Following retirement from politics, Demirel has frequently been a panelist and speaker at several universities in Turkey.
Süleyman Demirel was married to Nazmiye Demirel on 12 March 1948. They had no children. She died on 27 May 2013. Süleyman Demirel himself died on 17 June 2015.
The Süleyman Demirel Airport and Süleyman Demirel University, both of which are in Isparta are named after him. So are the Süleyman Demirel Stadium in Antalya and the Süleyman Demirel Medical Centre of the Atatürk University in Erzurum. There are also two important main streets named after him: one in Istanbul and the other in Muğla.

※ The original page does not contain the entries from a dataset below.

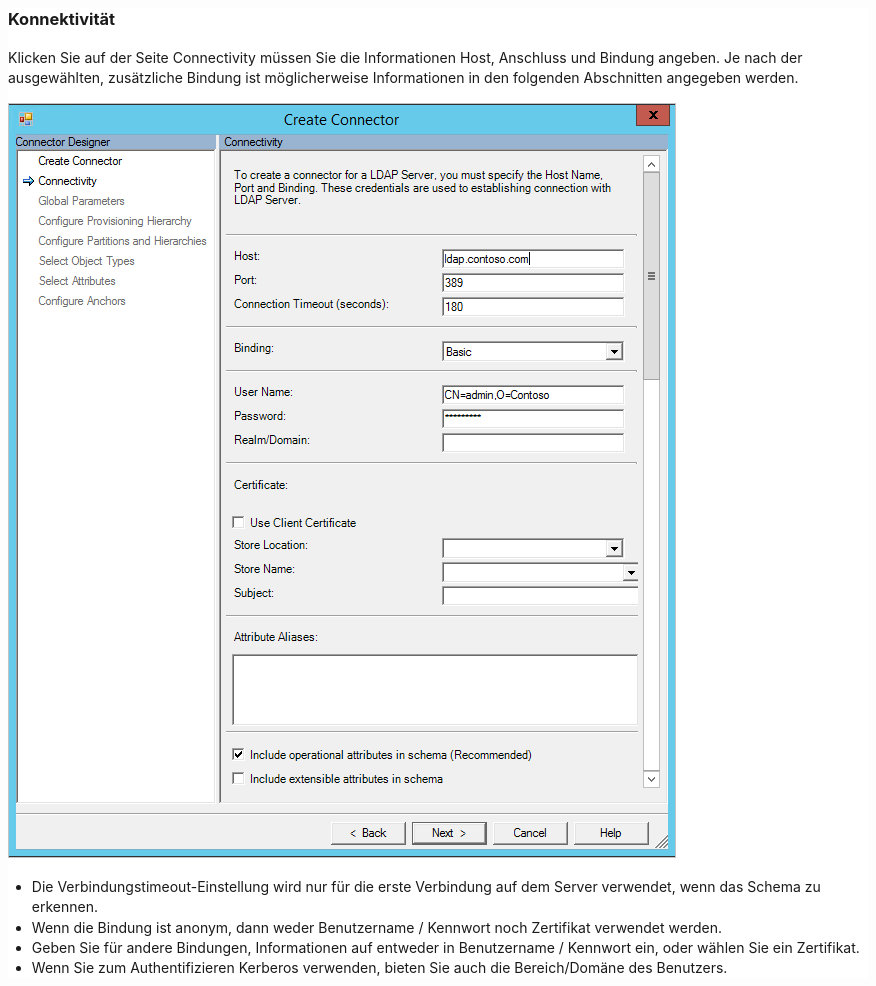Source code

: 
### <a name="connectivity"></a>Konnektivität
Klicken Sie auf der Seite Connectivity müssen Sie die Informationen Host, Anschluss und Bindung angeben. Je nach der ausgewählten, zusätzliche Bindung ist möglicherweise Informationen in den folgenden Abschnitten angegeben werden.

![Konnektivität](./media/active-directory-aadconnectsync-connector-genericldap/connectivity.png)

- Die Verbindungstimeout-Einstellung wird nur für die erste Verbindung auf dem Server verwendet, wenn das Schema zu erkennen.
- Wenn die Bindung ist anonym, dann weder Benutzername / Kennwort noch Zertifikat verwendet werden.
- Geben Sie für andere Bindungen, Informationen auf entweder in Benutzername / Kennwort ein, oder wählen Sie ein Zertifikat.
- Wenn Sie zum Authentifizieren Kerberos verwenden, bieten Sie auch die Bereich/Domäne des Benutzers.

On 26 October 2014 Süleyman Demirel Democracy and Development Museum was opened in Isparta.
Demirel was awarded with Istiglal Order for his contributions to development of Azerbaijan–Turkey relations and constructive position on Nagorno-Karabakh conflict, creation of unity among Turkic states by President of Azerbaijan Heydar Aliyev on 12 June 1999. He is also a Collar of the Estonian Order of the Cross of Terra Mariana, a recipient of the Polish Order of the White Eagle (1993) and a Knight Grand Cross of the Croatian Grand Order of King Tomislav.
In popular culture
Demirel was often nicknamed Baba (The Father) or Çoban Sülü (The Shepherd Sülü (Süleyman)) and humorously Spartacus, after his native city of Isparta. His fedora hat was a famous part of his image.
Although Demirel had retired, whenever there was political distress, Turkish media or his followers (humorously or otherwise) called on him with the words "Kurtar bizi baba" ("Father, save us"). He is well known for uttering phrases such as "Dün dündür, bugün bugündür" ("Yesterday is yesterday, today is today"), usually said when he has changed his stand on a subject. Another example is "Benzin vardı da biz mi içtik?" ("Did we drink the gasoline, as if there were any?"), said when defending his actions during the 1970s energy crisis.